Langfristige Ziele bleiben ambitioniert
Operativ lässt sich das Unternehmen von der schlechten Marktstimmung kaum beirren. Im abgelaufenen vierten Quartal übertraf der Gewinn je Aktie mit 3,81 US-Dollar die Analystenschätzungen deutlich. Auch der Blick in die Zukunft fällt optimistisch aus: Bis zum Geschäftsjahr 2030 peilt das Management einen Jahresumsatz von 63 Milliarden US-Dollar sowie eine operative Marge von rund 40 Prozent an.
Die fundamentale Entwicklung und die ehrgeizigen Langfristziele stehen derzeit in einem starken Kontrast zur technischen Verfassung der Aktie.

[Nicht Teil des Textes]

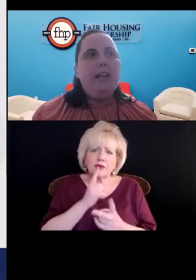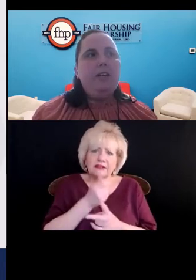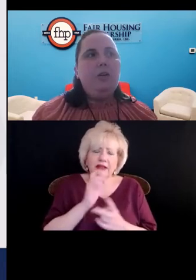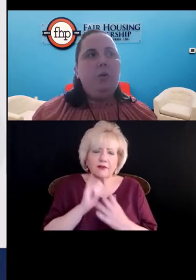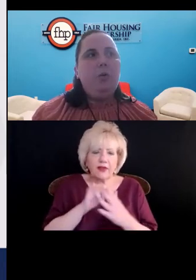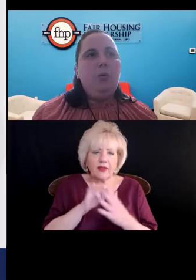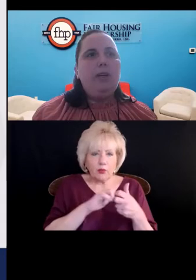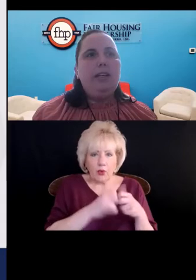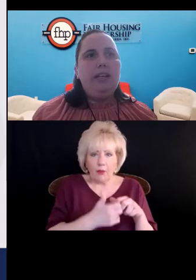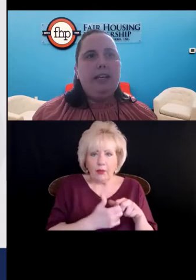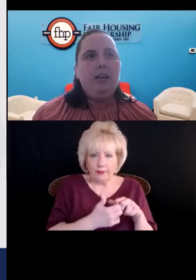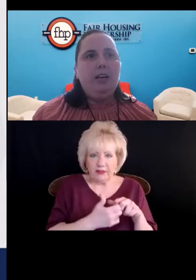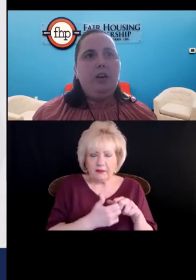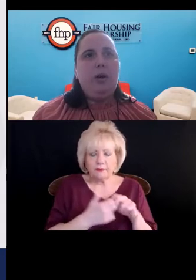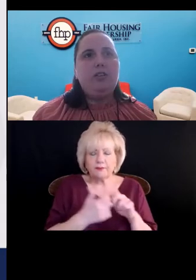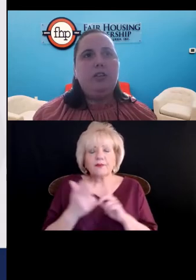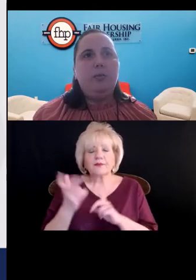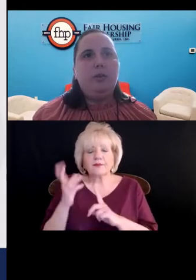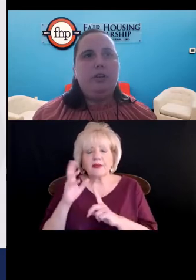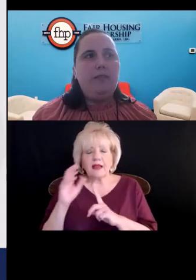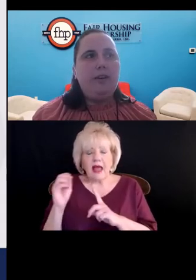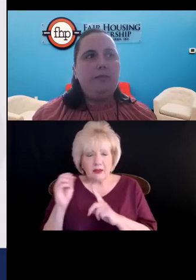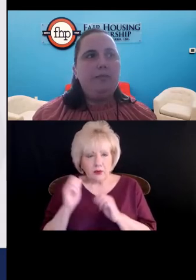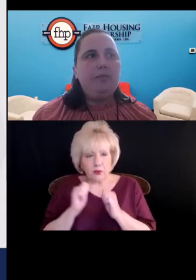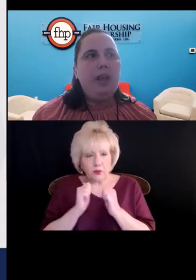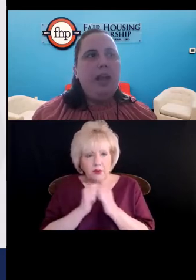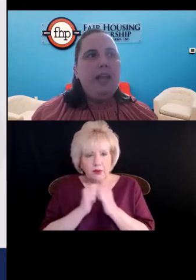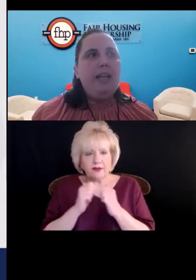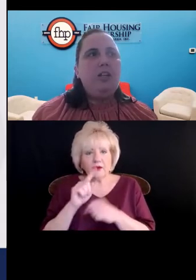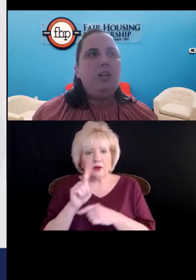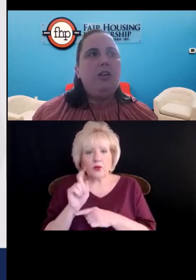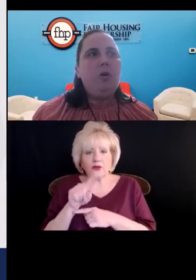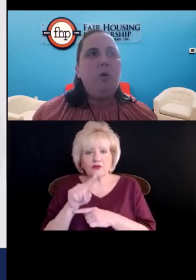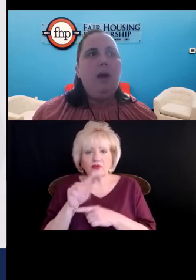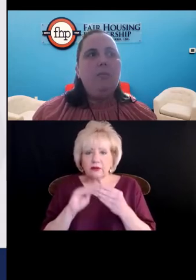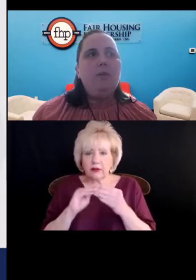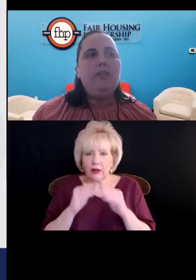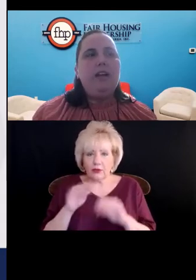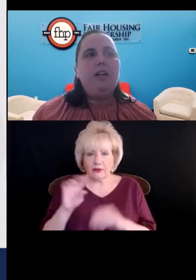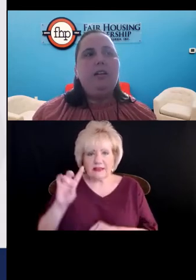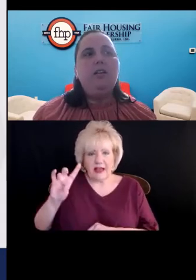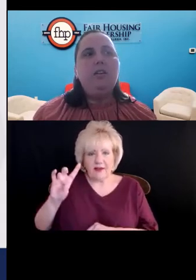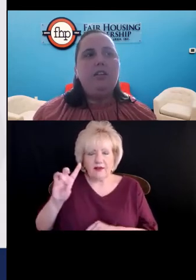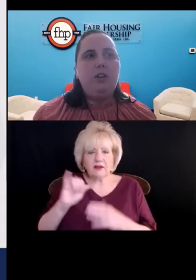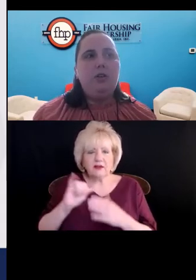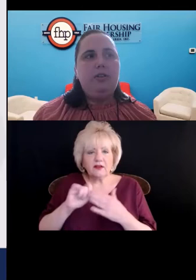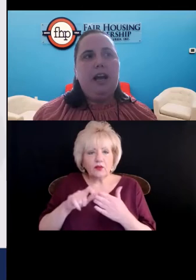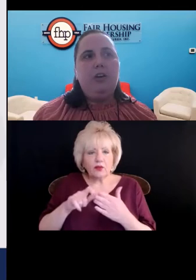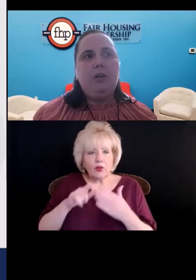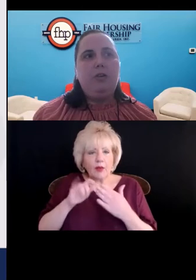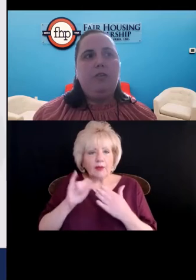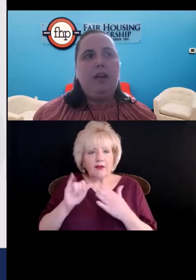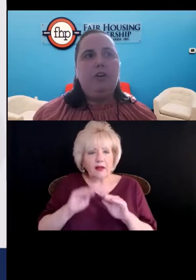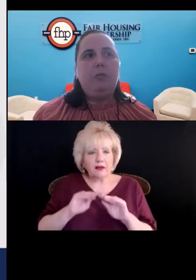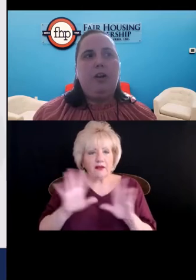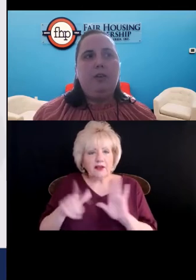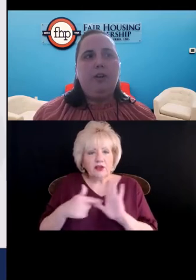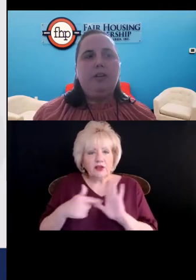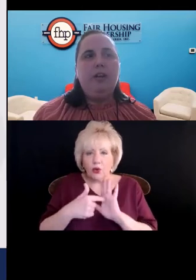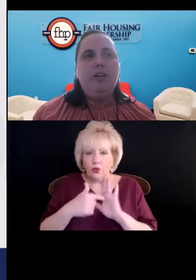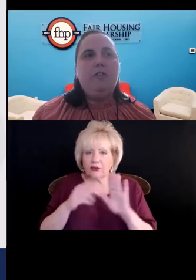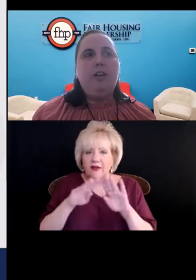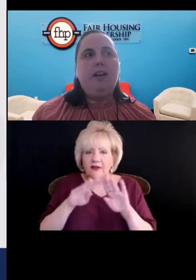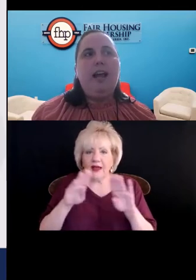And what we see here in question number seven is a requirement that clearly shows the housing provider's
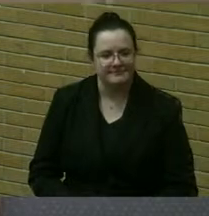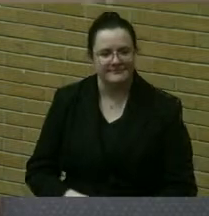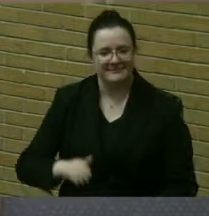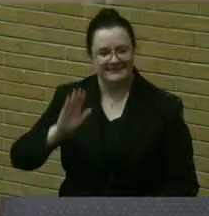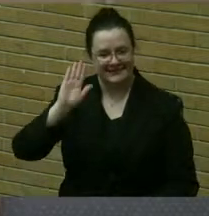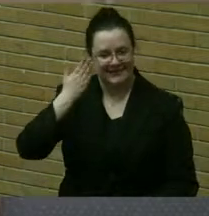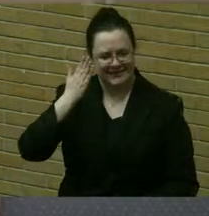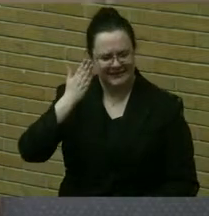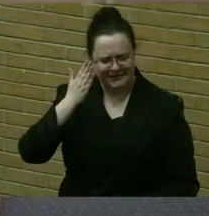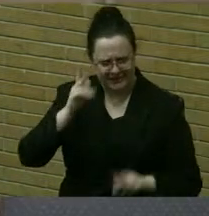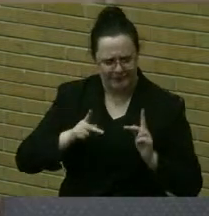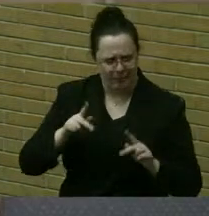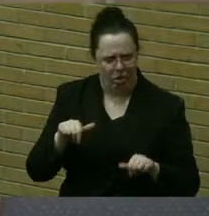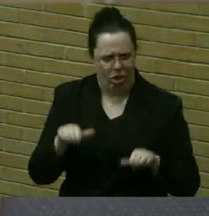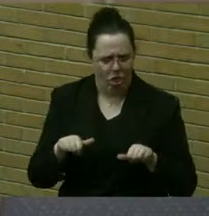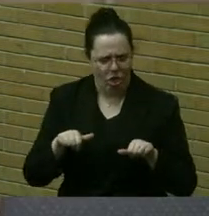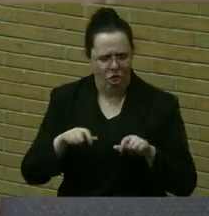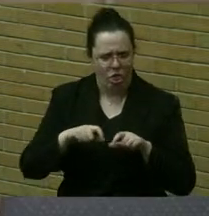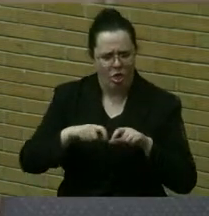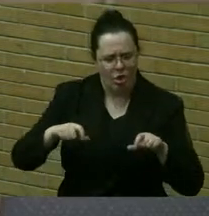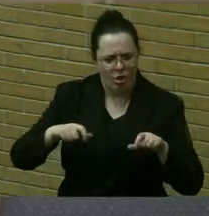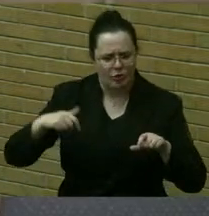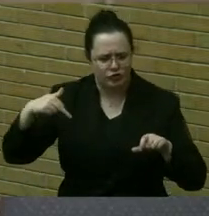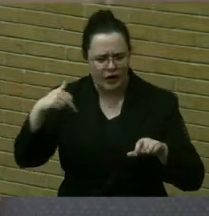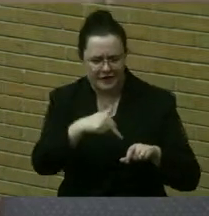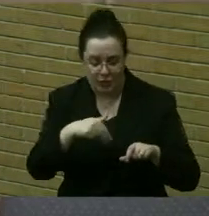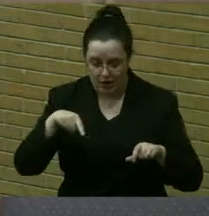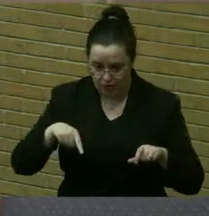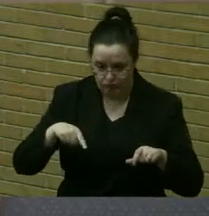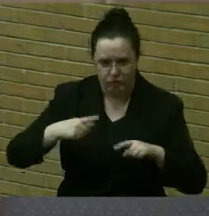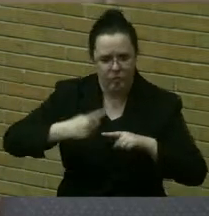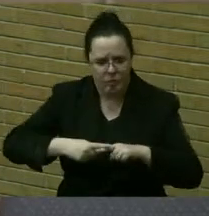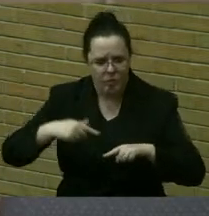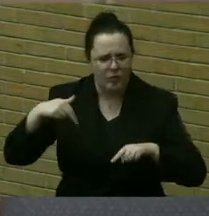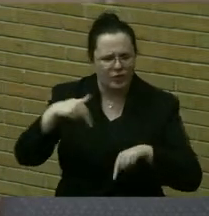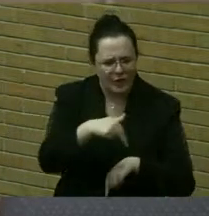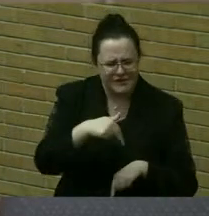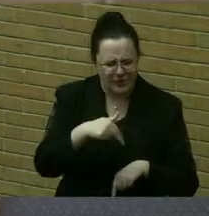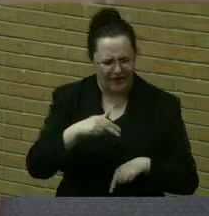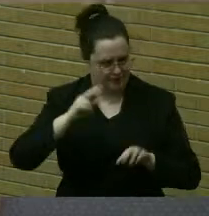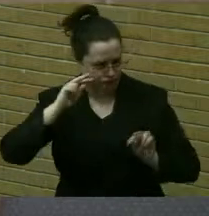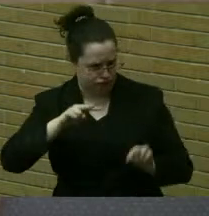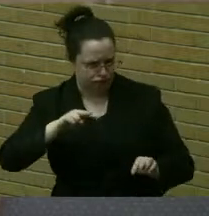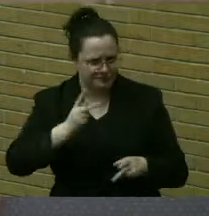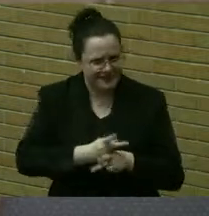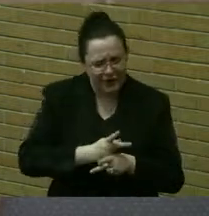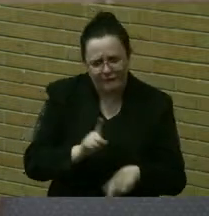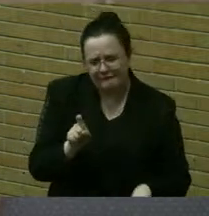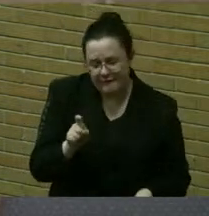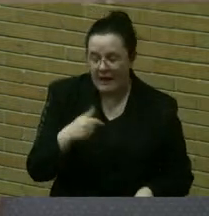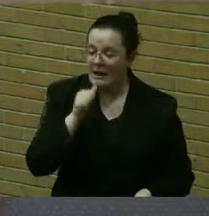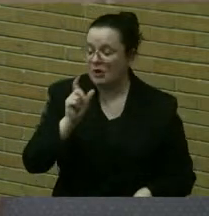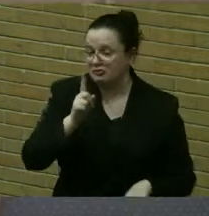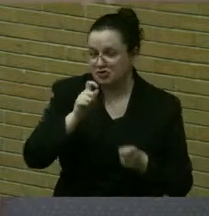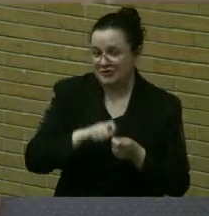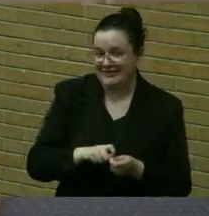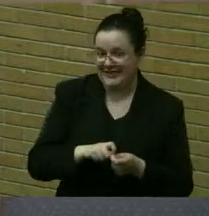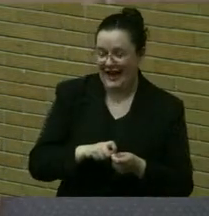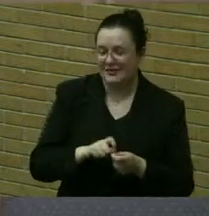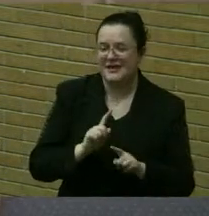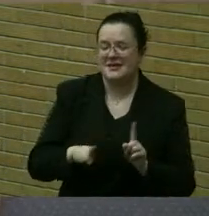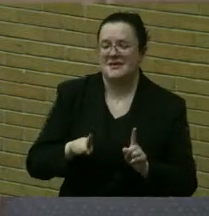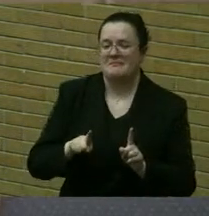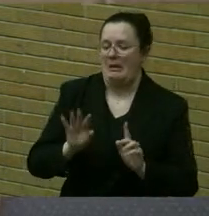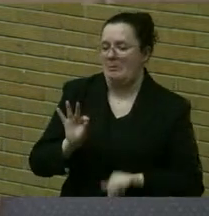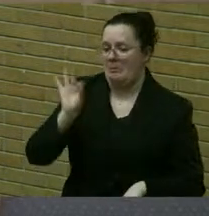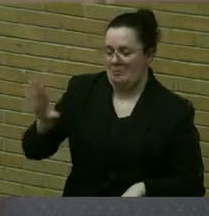crosswalks or whether or not the crosswalks are tended to. I'm not sure what the details are, but it's important that the road be looked at and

Während rund drei Viertel der Analysten weiterhin zum Kauf raten und ein durchschnittliches Kursziel im Bereich von 280 US-Dollar ausgeben, bleibt der Abwärtsdruck auf dem aktuellen Preisniveau von rund 155 Euro bestehen. Das schuldenfinanzierte Rückkaufprogramm fungiert nun als direkter Test, ob das Management die Skepsis des Marktes bezüglich der zukünftigen Lizenzmodelle mit harter Währung überwinden kann.